Our findings have important implications in the context of emerging anti-Aβ and anti-tau therapies for AD [73, 74]. Given that AD is a complex and multifaceted disease [11], it is reasonable to postulate that the combination of therapies - rather than single-target treatments - can offer more effective outcomes. A recent consensus reinforced the importance of developing astrocyte-based therapies for neurodegenerative conditions, suggesting that studies focusing on the characterization of in vivo astrocyte biomarkers should be a priority in order to achieve this goal [8]. In line with this, our results suggest that drugs targeting specific reactive astrocyte phenotypes could potentially be used in combination with anti-Aβ and anti-tau therapies to enhance treatment response in future disease-modifying clinical trials.

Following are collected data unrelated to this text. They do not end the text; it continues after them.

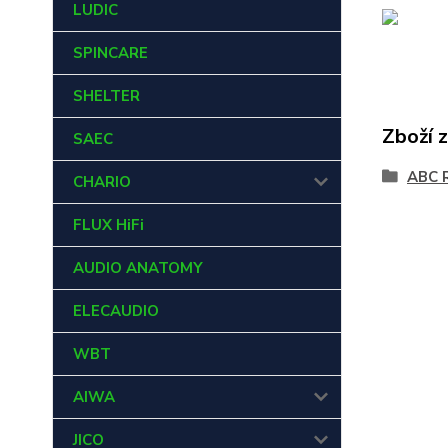
LUDIC
SPINCARE
SHELTER
Zboží 
SAEC
ABC 
CHARIO
FLUX HiFi
AUDIO ANATOMY
ELECAUDIO
WBT
AIWA
JICO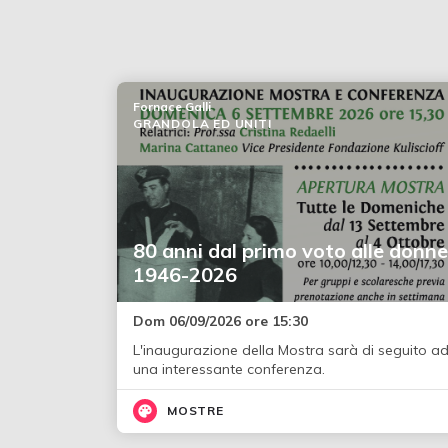
Fornace Galli
GRANDOLA ED UNITI
80 anni dal primo voto alle donne
1946-2026
Dom 06/09/2026 ore 15:30
L'inaugurazione della Mostra sarà di seguito a
una interessante conferenza.
MOSTRE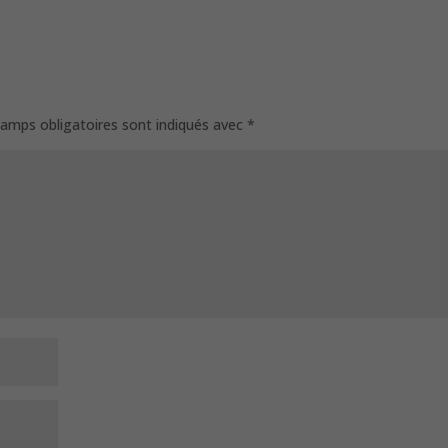
amps obligatoires sont indiqués avec
*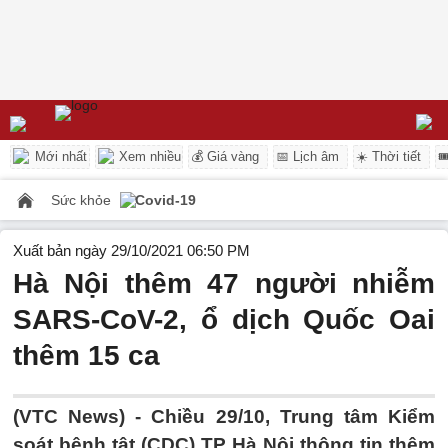
Mới nhất
Xem nhiều
💰 Giá vàng
📅 Lịch âm
☀️ Thời tiết

Sức khỏe
Covid-19
Xuất bản ngày 29/10/2021 06:50 PM
Hà Nội thêm 47 người nhiễm
SARS-CoV-2, ổ dịch Quốc Oai
thêm 15 ca
(VTC News) -
Chiều 29/10, Trung tâm Kiểm
soát bệnh tật (CDC) TP Hà Nội thông tin thêm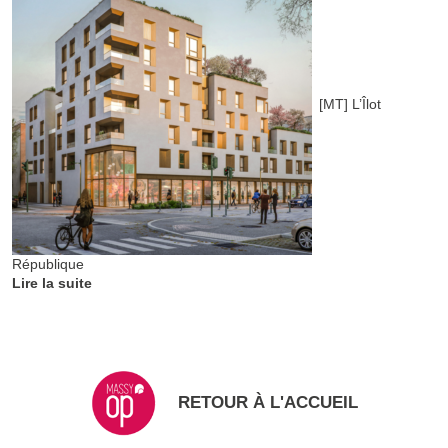
[MT] L’Îlot
République
Lire la suite
RETOUR À L'ACCUEIL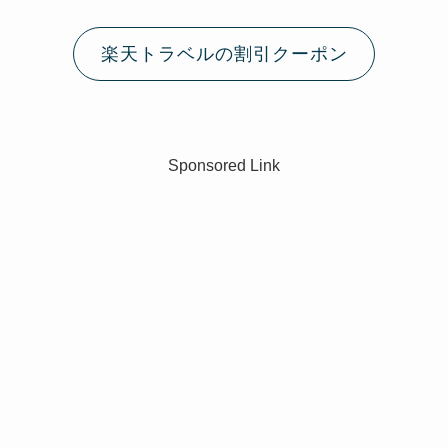
楽天トラベルの割引クーポン
Sponsored Link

This study has methodological limitations. We used two pre-selected biomarkers to test the association between reactive astrogliosis and AD pathophysiology. In this context, other reactive astrocyte biomarkers that were not investigated in the current study could be more closely related to Aβ and tau pathologies than GFAP and YKL-40. Given that we used fluid levels of GFAP and YKL-40, it is also important to acknowledge the lack of topographical information provided by these biomarkers to assess reactive astrogliosis. Some individuals in our study had a time lag of 3–12 months between imaging and CSF collection. Although we cannot exclude that this time interval played a role in our results, results remained unchanged when excluding participants with a time lag higher than 3 months. Our results are phenomenological and do not provide the biological mechanism underlying the associations between AD hallmark proteins and reactive astrocyte biomarkers. However, because it is known that Aβ and tau pathologies induce distinct gene expression signatures in astrocytes [9, 10], our results could be explained by the fact that Aβ leads to a gene expression profile associated with astrocyte overexpression of GFAP, while tau leads to a gene expression profile related to astrocyte overexpression of YKL-40. Future studies are needed to further investigate the biological underpinnings of our results. The use of different approaches to determine the thresholds of biomarker positivity could alter some of our results. For instance, we would have a higher proportion of tau-positive individuals using a meta-ROI confined to the medial temporal cortex [36]. The association of reactive astrocyte biomarkers with brain AD pathophysiology was predominant in the right hemisphere, which should be addressed by subsequent studies with larger sample sizes. Our cohort is composed of individuals that are motivated to participate in a dementia study, potentially being a source of self-selection bias. Lastly, we used a cross-sectional design and modeled AD progressions using individuals across the disease spectrum. It would be highly desirable to replicate our findings using a longitudinal design with multiple time points to better characterize the sequential relation of markers.

To conclude, we observed that plasma and CSF GFAP levels associate with Aβ while CSF YKL-40 levels associate with tau pathology, suggesting the existence of astrocyte biomarker signatures of Aβ and tau tangles in the living AD brain.